Não faltam indicadores jurídicos e socioeconômicos sobre o desmoronamento duplo da democracia e da capacidade estatal. Suspiros de alívio pela não decretação de golpe de Estado nos moldes de 1964, desde um carro de som na Paulista, com desfile de tanques, não provam "instituições funcionando" nem democracia respirando. Provam que nosso app detector de golpe ainda não roda na versão 2.0.

A democracia está intubada. Instituições de controle continuam a receitar cloroquina para ver o que acontece. Lira, Pacheco e Aras formam o triângulo mágico da indolência que Mussolini nenhum botaria defeito.
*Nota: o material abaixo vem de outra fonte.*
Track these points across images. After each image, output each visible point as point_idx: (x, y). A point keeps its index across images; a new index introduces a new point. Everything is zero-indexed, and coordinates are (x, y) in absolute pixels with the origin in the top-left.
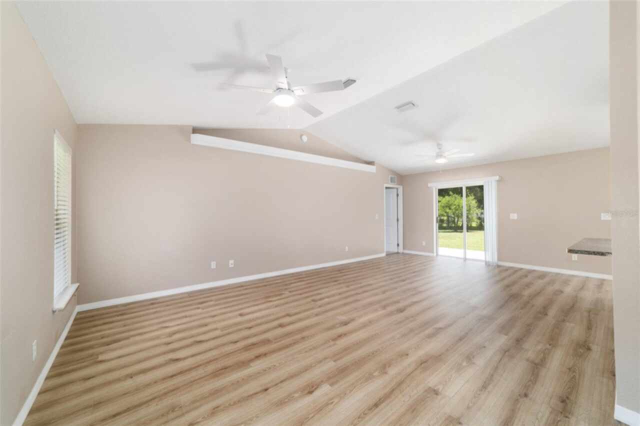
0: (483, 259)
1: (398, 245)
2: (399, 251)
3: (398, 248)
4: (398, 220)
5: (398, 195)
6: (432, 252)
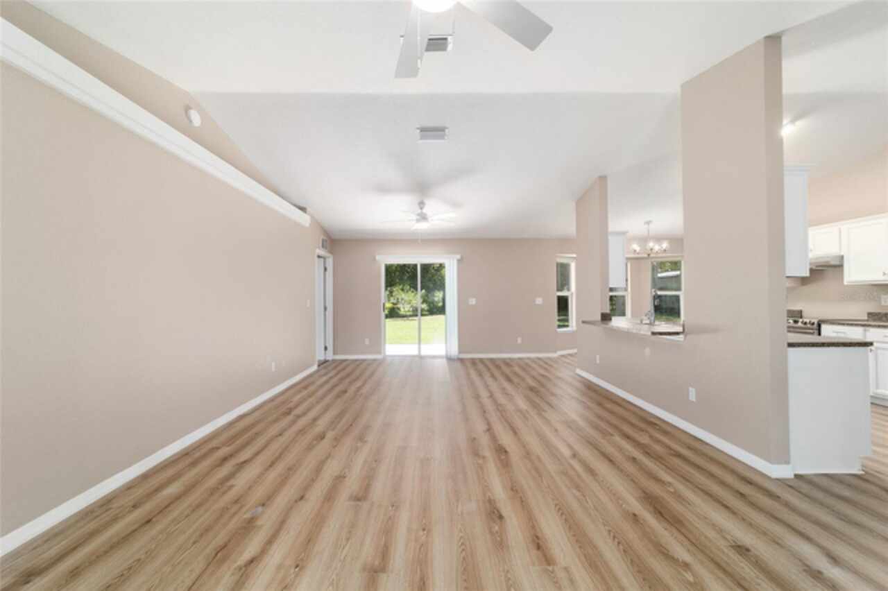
0: (443, 353)
1: (326, 348)
2: (328, 358)
3: (325, 354)
4: (325, 309)
5: (325, 269)
6: (379, 353)
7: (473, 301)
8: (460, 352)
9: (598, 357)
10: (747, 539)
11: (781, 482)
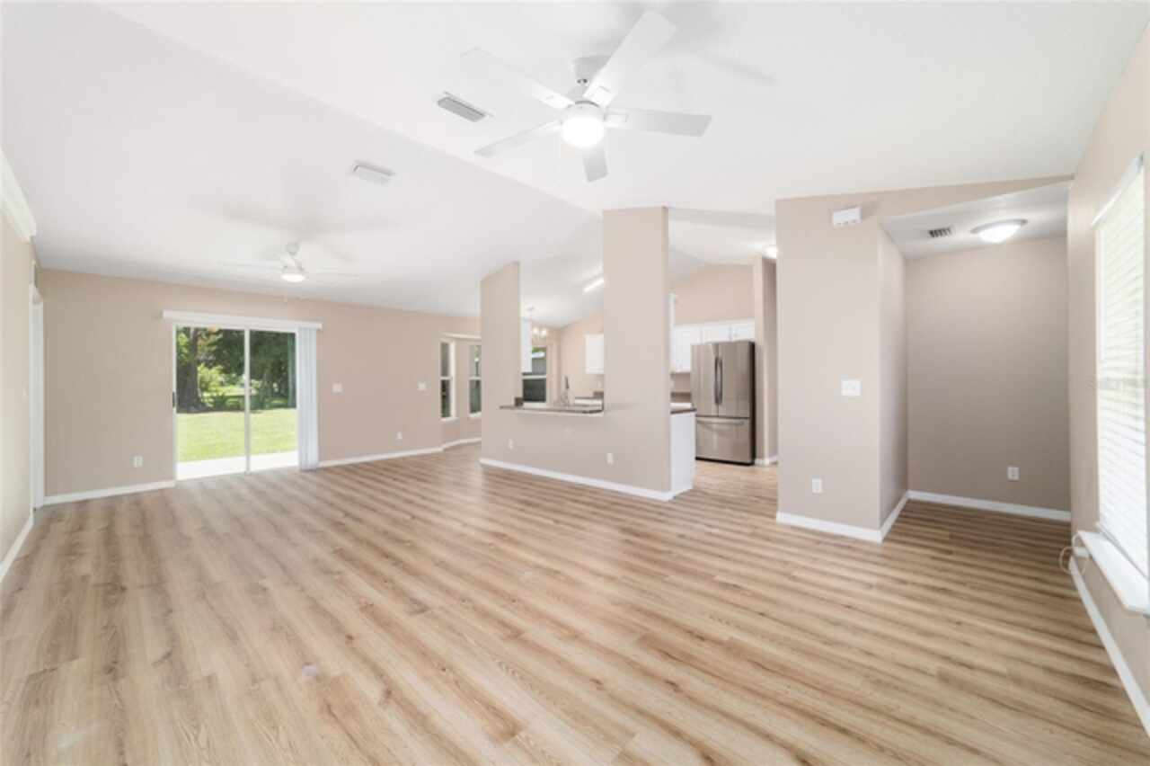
6: (171, 477)
7: (337, 388)
8: (321, 459)
9: (511, 442)
10: (681, 531)
11: (670, 502)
Não foram talhados para liderar na crise, mas para o gozo da normalidade magistocrática. Preferem colaborar e fazer pronunciamentos mais insossos que picolé de chuchu. Viram no 7 de Setembro "festa cívica".
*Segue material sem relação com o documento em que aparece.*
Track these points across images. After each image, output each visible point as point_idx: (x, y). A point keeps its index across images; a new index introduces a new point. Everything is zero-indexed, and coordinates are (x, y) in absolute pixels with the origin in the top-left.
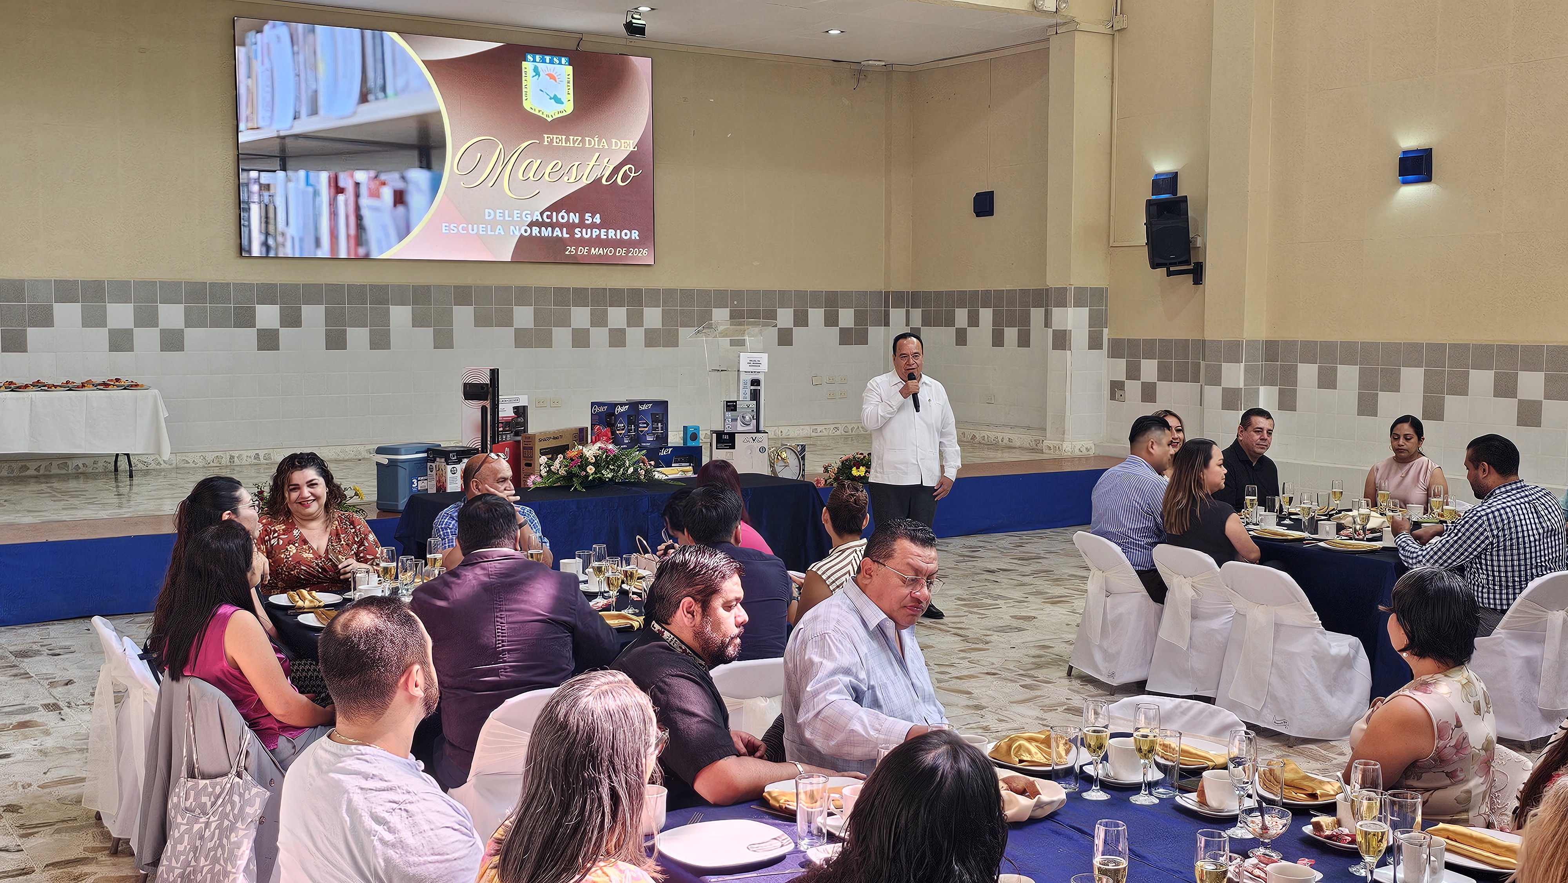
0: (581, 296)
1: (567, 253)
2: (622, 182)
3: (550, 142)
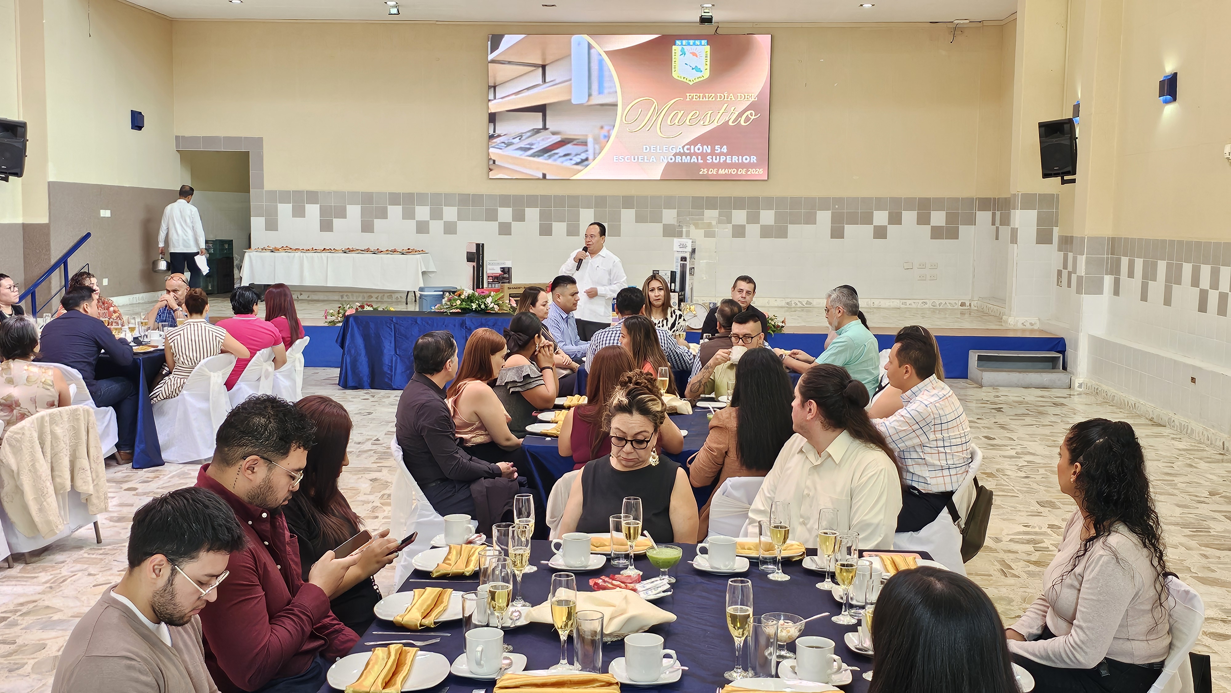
0: (711, 203)
1: (701, 173)
2: (745, 122)
3: (690, 98)
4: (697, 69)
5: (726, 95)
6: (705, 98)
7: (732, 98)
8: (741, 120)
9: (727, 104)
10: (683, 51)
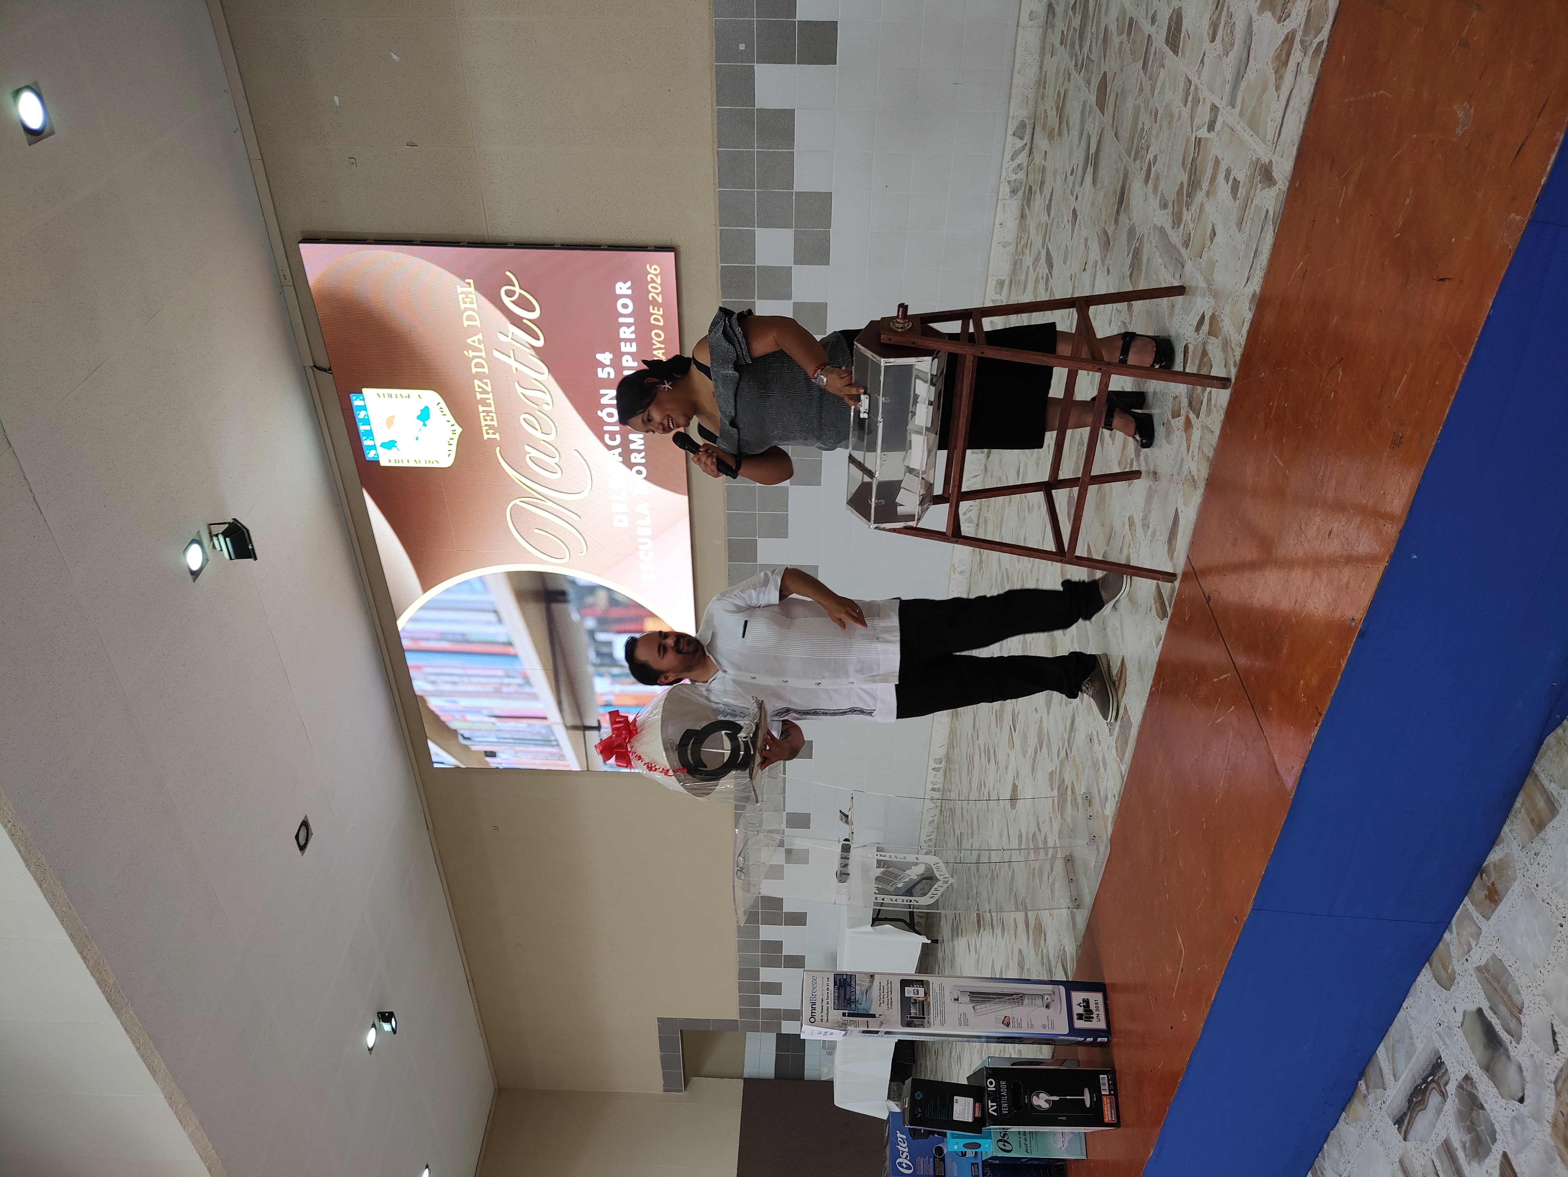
2: (532, 309)
3: (493, 431)
4: (424, 415)
5: (471, 354)
6: (488, 401)
7: (477, 341)
8: (528, 320)
9: (494, 351)
10: (390, 445)
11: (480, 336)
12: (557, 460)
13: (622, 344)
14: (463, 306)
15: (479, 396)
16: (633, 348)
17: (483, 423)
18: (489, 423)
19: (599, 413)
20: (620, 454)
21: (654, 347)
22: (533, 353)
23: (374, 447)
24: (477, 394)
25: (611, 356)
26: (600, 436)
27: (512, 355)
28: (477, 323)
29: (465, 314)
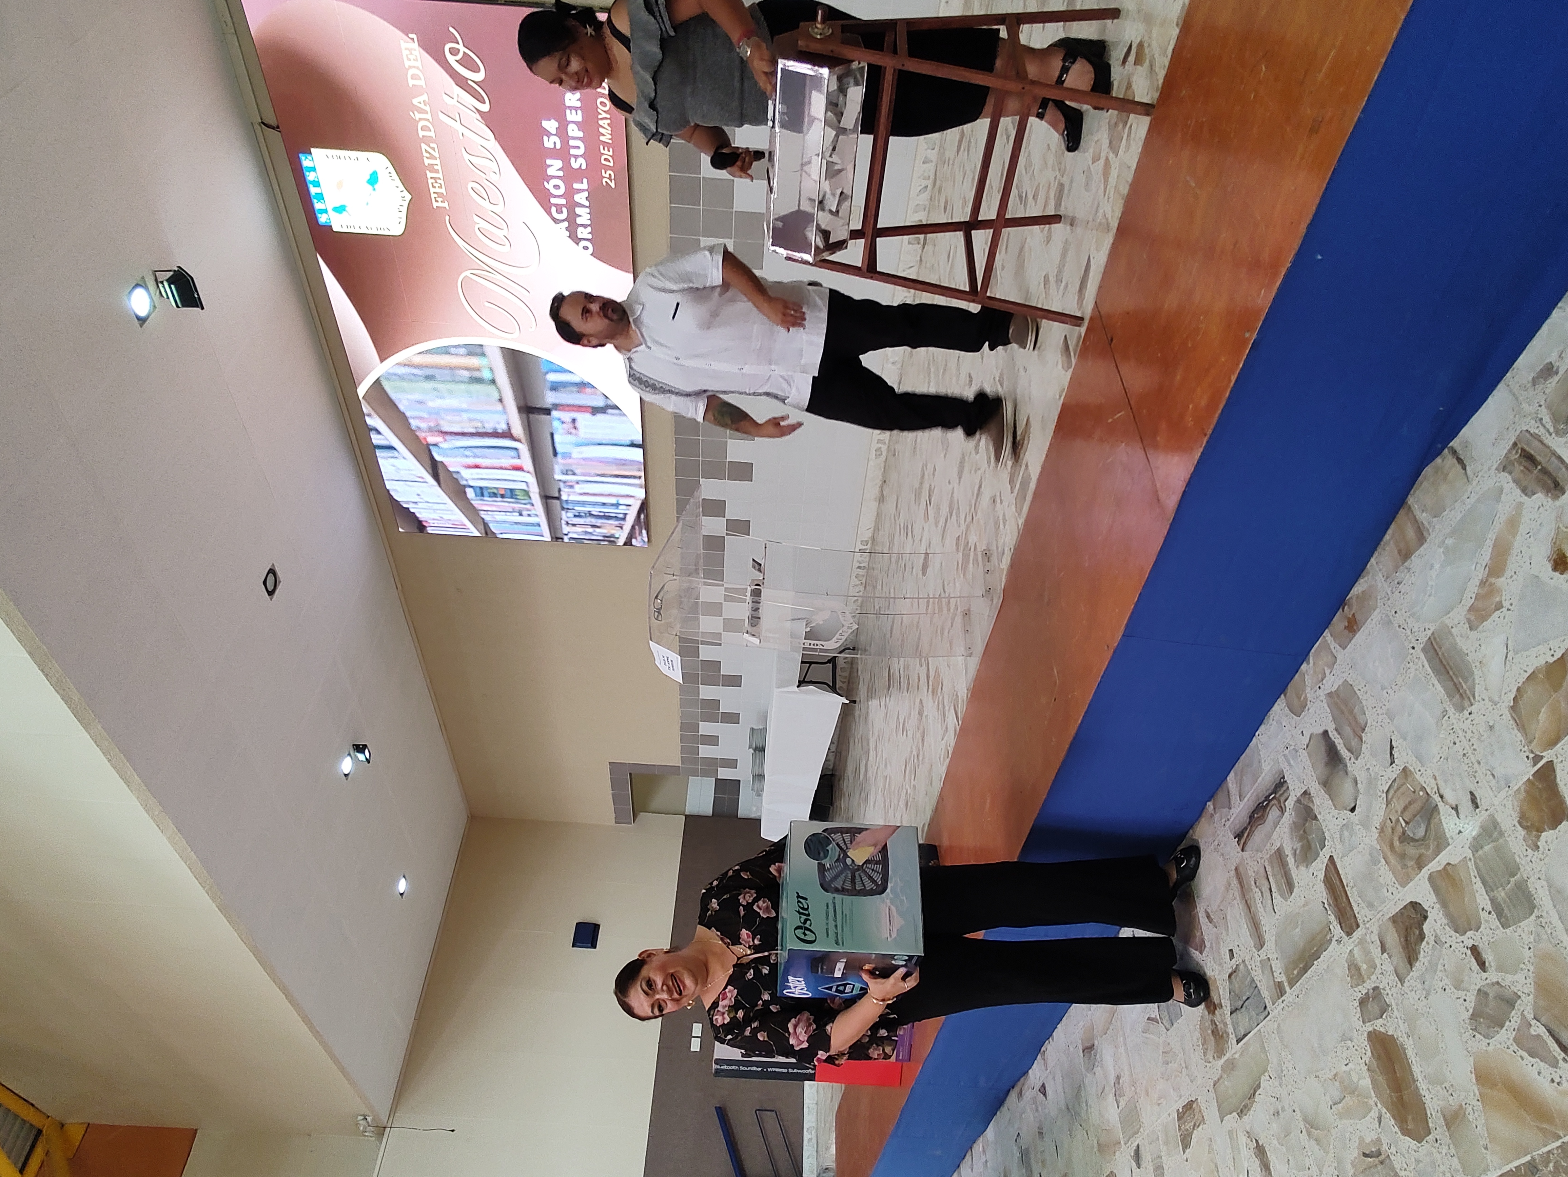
1: (613, 185)
2: (478, 71)
3: (441, 199)
4: (373, 179)
5: (418, 116)
6: (436, 167)
7: (422, 102)
8: (473, 81)
9: (441, 116)
10: (340, 209)
11: (425, 97)
12: (505, 232)
13: (568, 111)
14: (407, 64)
15: (427, 162)
16: (578, 117)
17: (432, 190)
18: (437, 190)
19: (546, 183)
20: (567, 229)
21: (600, 117)
22: (480, 118)
23: (326, 211)
24: (425, 159)
25: (556, 124)
26: (547, 208)
27: (458, 119)
28: (422, 83)
29: (411, 72)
Fux está um tom acima, mas ainda tenta acalmar Bolsonaro. Até prometeu mecanismo de legalidade criativa para envernizar calote dos precatórios se o menino delinquente se comportasse ao microfone. O menino delinquente rejeitou o pirulito, deu "ultimato" a Fux e exigiu que enquadrasse seu colega "canalha" ou "esse Poder" poderia "sofrer aquilo que não queremos". Ao colega "pedófilo" também sugeriu jogar "nas quatro linhas" da "Constituição sou eu".

Bolsonaro não é o "homo politicus-democraticus" que costuma inspirar previsões da ciência política. Aliados e adversários fazem seus cálculos eleitorais com base em certas expectativas de como atores racionais se comportam. A racionalidade de Bolsonaro é outra, e isso desconcerta a todos. Em 2018, aquela racionalidade extremista e anti-institucional os derrotou.

Em parte por isso, a grande "lei geral" da ciência política para eleições presidenciais —candidato se elege com dinheiro, tempo de TV, plataforma partidária etc.— falhou. Talvez volte a escorregar em 2022. Em parte por isso, pesquisas que, um ano e meio antes das eleições, começam a mostrar um Bolsonaro sem força até para chegar ao segundo turno dizem tão pouco. Com Bolsonaro na disputa, a viabilidade da terceira via continua um bonito sonho de verão.

Não sabemos se haverá eleições. Havendo eleições, sabemos menos ainda sobre as condições da disputa e a magnitude de práticas ilegais de manipulação sob financiamento obscuro. Temos apenas a certeza de que, mesmo fora da disputa, preso ou solto, impichado ou condenado à pena de inelegibilidade, Bolsonaro e bolsonarinhos formarão falange armada e excitada contra o processo eleitoral. Isso por si só já compromete eleições regulares e precisa entrar na conta.

Temos boas razões para desconfiar que o TSE não dispõe das melhores ferramentas para controlar essa avalanche. Apesar de adotar um dos sistemas de contagem de votos mais eficientes do mundo, por urna eletrônica, o bom funcionamento da maquininha não é suficiente para eleições justas. O jogo sujo acontece antes. Nos porões, nos microfones, nas redes. Ainda não aprendemos a controlar novas técnicas de jogo sujo. Sabemos quem as domina e mais se beneficia.

Há três caminhos para segurar essa derrocada: impeachment pelo Congresso, condenação criminal pelo STF e condenação por infração eleitoral pelo TSE. É tarde, talvez tarde demais. Não há alternativa barata a essa altura. Só não dá para sustentar que algo saia mais caro que a espera de 2022 em ritmo de festa cívica.